AHC management reacted quickly to the emergency to accommodate more children, providing all of them decent accommodation and ensuring that overcrowding would not affect the quality of care offered by AHC.
To accommodate so many more patients, AHC reorganized the hospital to hold more beds and expand the IPD. Because the permanent IPD is filled to capacity, we have added a total of 24 more beds, expanding the IPD to include the ward usually hosting the Low Acuity Unit (LAU).
As the LAU ward is now filled with children recovering from dengue but still unable to travel back to their villages, we have temporarily moved the LAU out of the main hospital block and into classrooms in the Medical Education Center.
To ensure that our education program – a pillar of AHC – is not affected by this emergency, we have created a classroom in the Visitor Center. It has quickly become the most popular classroom at AHC both for trainers and students.
These changes allow us to use the main hospital block for the sickest children while continuing to provide care to recovering children and continuing our education program (we currently have 60 nursing students in training at AHC).
To care for all these extra patients, we not only needed additional beds but we have had to increase the number of nurses and doctors on duty. We have raised the number of nurses on duty in the IPD from the usual 5 to 12 covering 54 beds plus 10 beds in ICU, maintaining a ratio of no more than 6 beds per nurse, while the 5 doctors on duty are all working overtime, as is the housekeeping team to maintain clean premises, a crucial factor in AHC’s infection control efforts. Finally, additional medical supplies — IV fluids in particular — will be needed throughout the outbreak.

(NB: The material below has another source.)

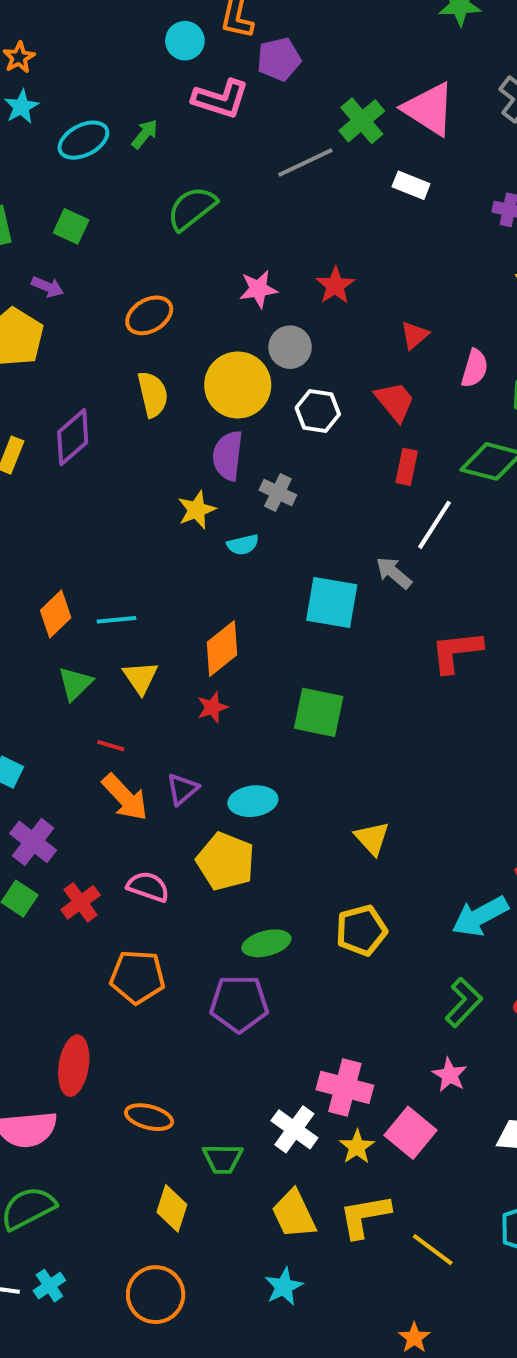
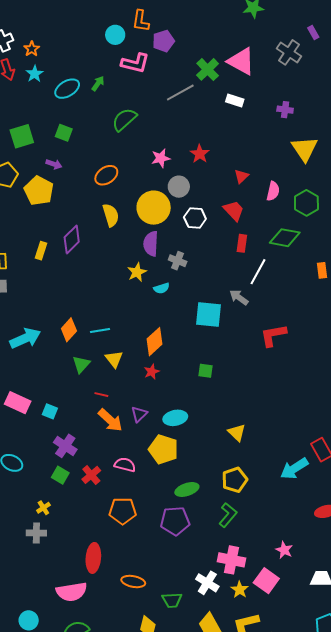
green square: (319, 712) -> (206, 371), size x0.6
green L-shape: (464, 1002) -> (228, 515), moved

IMPACT OF THE DENGUE OUTBREAK (Jan–Jun 2012 v. 2011):
• ADMISSIONS TO THE INPATIENT DEPARTMENT (IPD) +25%
• ADMISSION TO INTENSIVE CARE UNIT (ICU) +13%
• ADMISSION TO THE LOW CARE UNIT (LAU) for recovery +37%
On average dengue patients spend 2.9 days in the hospital. 5% of this time is spent in Intensive Care.
Once patients are stabilized the main therapy is supportive (IV fluids and blood), as we have no medications that combat the dengue virus directly.
AHC spends on average $290 per dengue patient from first admission to discharge from our facilities. This cost includes salaries and overtime of doctors and nurses and cost of medicines and infection control at the hospital. In particular each child needs medicines (primarily IV fluids) that carry a cost of $82.
Overtime costs were $12,000 in June. We project them to be $12,000 in July and August, and $10,000 in September. Staff involved in the response to the outbreak are 13 doctors, 23 nurses working in IPD and LAU, and 15 nurses working in ER/ICU. Additionally, nurses and doctors in OPD as well as Lab technicians are working overtime to cope with the higher number of outpatients (over 600 daily since July 1) and blood tests.
To date AHC has spent $108,770 on the care of dengue inpatients. These expenses have greatly affected the yearly budgets of the IPD and ICU and we must raise extra funds to cover dengue related costs.
We expect to admit no fewer than 500 new dengue inpatients before the end of the outbreak for a total cost of $145,000.
Our immediate goal is to raise $75,000 to cover doctor and nurse overtime costs (up to $34,000 for July, August, and September) and the purchase of sufficient IV fluids ($41,000).